In her conversation, Siebenaler learned there were barriers to earning citizenship that she hadn’t been aware of – chief among them a more than $700 application fee, a steep cost for hourly workers.

Siebenaler suggested to Goodwin House that the organization ought to figure out a way to help employees who wanted to become residents.

So, the senior living operator launched a program that ultimately raised $40,000 to help employees attain citizenship. Since implementing the program in 2018, 90 Goodwin House employees have become U.S. citizens.

Once an employee has worked with Goodwin House for 6 months, they are eligible to receive funding for their U.S. citizenship journey.

“We really strive to be a community of welcome,” Goodwin House CEO Rob Liebrich told Senior Housing News.

Liebrich believes that the ripple effect of the program led to improved staff recruitment and retention, as well as improved resident satisfaction and retention.

“Once people can go through the program … they refer family members, they refer friends to us,” Liebrich said.

Three women sitting around a table with a folded American flag

The program received such overwhelming support from staff and residents that one worker who left the company after completing higher education – assisted by Goodwin House – returned specifically to talk with current staff about the programs available to them.

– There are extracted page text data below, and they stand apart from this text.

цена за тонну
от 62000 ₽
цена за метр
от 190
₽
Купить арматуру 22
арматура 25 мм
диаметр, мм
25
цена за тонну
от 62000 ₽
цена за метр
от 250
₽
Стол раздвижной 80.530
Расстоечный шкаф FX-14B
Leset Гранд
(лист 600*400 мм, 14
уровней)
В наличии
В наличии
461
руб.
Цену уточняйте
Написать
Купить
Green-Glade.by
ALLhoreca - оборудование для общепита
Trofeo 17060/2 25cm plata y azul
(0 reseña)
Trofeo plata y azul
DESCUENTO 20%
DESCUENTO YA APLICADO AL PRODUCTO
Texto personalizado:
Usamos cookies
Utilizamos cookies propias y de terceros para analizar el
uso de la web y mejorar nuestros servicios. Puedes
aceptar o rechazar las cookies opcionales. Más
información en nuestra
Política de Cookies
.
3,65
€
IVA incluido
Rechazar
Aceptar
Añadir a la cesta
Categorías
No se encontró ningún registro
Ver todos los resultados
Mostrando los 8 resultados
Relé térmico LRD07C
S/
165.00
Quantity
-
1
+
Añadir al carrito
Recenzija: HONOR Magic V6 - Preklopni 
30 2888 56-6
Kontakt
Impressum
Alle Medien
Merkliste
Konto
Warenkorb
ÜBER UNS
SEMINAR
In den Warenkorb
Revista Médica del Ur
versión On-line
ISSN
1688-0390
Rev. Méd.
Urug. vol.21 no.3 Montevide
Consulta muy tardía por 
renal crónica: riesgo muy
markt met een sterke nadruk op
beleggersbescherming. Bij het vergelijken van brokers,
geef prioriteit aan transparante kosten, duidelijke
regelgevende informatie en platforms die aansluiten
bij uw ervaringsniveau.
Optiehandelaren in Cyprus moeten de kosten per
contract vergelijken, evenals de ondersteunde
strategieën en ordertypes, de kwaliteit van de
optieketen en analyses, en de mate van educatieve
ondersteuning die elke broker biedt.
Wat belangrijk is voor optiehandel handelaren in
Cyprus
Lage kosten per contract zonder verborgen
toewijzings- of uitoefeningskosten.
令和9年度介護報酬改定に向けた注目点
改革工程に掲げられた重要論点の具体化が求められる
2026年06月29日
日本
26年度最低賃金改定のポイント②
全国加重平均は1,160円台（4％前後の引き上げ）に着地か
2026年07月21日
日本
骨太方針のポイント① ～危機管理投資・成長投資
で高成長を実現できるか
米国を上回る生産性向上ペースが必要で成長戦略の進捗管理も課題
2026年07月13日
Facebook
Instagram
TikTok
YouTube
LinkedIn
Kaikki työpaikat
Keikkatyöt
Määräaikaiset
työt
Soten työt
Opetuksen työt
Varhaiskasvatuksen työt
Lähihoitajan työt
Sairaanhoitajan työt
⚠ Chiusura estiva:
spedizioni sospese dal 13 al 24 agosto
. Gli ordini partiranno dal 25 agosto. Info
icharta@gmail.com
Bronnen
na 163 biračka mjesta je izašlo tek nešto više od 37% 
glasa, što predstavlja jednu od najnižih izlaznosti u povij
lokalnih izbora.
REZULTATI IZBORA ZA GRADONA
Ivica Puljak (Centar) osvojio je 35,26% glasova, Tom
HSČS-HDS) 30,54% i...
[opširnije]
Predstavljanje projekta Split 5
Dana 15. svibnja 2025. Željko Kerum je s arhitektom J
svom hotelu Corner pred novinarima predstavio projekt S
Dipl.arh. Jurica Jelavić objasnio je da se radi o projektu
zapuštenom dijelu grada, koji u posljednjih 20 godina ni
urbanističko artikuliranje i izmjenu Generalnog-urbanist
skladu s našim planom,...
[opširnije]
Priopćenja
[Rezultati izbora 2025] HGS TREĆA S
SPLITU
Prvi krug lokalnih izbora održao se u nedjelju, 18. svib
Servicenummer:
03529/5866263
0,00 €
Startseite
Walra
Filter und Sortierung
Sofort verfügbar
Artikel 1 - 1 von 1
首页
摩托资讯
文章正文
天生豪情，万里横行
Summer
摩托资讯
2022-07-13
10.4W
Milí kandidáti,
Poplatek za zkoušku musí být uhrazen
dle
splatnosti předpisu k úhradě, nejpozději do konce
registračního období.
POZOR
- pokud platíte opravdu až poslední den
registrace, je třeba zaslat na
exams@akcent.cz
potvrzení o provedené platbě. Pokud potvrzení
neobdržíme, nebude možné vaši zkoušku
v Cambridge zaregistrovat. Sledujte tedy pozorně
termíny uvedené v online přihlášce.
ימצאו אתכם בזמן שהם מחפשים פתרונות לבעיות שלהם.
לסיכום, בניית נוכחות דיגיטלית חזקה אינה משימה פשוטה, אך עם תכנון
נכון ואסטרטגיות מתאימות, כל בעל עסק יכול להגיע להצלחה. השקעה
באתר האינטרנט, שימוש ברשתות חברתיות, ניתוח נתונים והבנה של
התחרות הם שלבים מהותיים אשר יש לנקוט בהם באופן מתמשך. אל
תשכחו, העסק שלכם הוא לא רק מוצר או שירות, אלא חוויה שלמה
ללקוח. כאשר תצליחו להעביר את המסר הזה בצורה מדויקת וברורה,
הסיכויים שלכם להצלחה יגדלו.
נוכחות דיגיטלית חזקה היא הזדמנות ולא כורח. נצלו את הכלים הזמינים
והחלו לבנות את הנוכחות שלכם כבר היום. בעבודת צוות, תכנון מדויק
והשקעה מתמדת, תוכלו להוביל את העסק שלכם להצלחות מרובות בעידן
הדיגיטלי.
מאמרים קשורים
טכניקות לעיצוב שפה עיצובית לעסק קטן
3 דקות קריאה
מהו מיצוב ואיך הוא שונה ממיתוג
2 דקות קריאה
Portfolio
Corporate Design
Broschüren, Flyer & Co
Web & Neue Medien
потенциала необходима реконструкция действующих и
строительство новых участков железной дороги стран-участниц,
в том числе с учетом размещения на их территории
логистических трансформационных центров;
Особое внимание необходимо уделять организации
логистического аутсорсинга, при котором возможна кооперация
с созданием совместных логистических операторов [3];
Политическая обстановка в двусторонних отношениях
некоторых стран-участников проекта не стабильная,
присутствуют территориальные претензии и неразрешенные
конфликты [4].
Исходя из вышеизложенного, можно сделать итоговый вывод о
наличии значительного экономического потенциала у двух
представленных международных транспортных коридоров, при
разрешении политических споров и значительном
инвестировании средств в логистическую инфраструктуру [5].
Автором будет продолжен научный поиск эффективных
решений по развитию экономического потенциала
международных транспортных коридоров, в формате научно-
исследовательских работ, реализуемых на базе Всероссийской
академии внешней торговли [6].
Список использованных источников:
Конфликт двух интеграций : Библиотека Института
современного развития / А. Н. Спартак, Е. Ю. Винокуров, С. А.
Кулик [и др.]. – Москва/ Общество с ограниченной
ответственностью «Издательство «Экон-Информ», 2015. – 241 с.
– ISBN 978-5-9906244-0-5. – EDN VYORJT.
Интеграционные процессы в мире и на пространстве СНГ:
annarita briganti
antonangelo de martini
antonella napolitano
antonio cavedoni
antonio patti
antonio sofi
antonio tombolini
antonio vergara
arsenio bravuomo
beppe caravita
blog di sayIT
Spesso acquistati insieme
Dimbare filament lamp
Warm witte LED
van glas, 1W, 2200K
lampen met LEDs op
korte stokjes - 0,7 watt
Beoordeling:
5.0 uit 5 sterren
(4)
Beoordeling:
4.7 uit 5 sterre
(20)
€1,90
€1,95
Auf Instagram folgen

Residents also help tutor staff in the lead-up to their citizenship exam, leading to a bond that Liebrich believes helps both staff and resident retention.

“I think we retain residents because they see the dramatic, positive impact – not only because of their gifts, but their work,” he said.

Today, Goodwin House employs just under 1,000 staff members from 60 different countries. The organization even recently expanded the program to include citizenship support for an employee’s family member.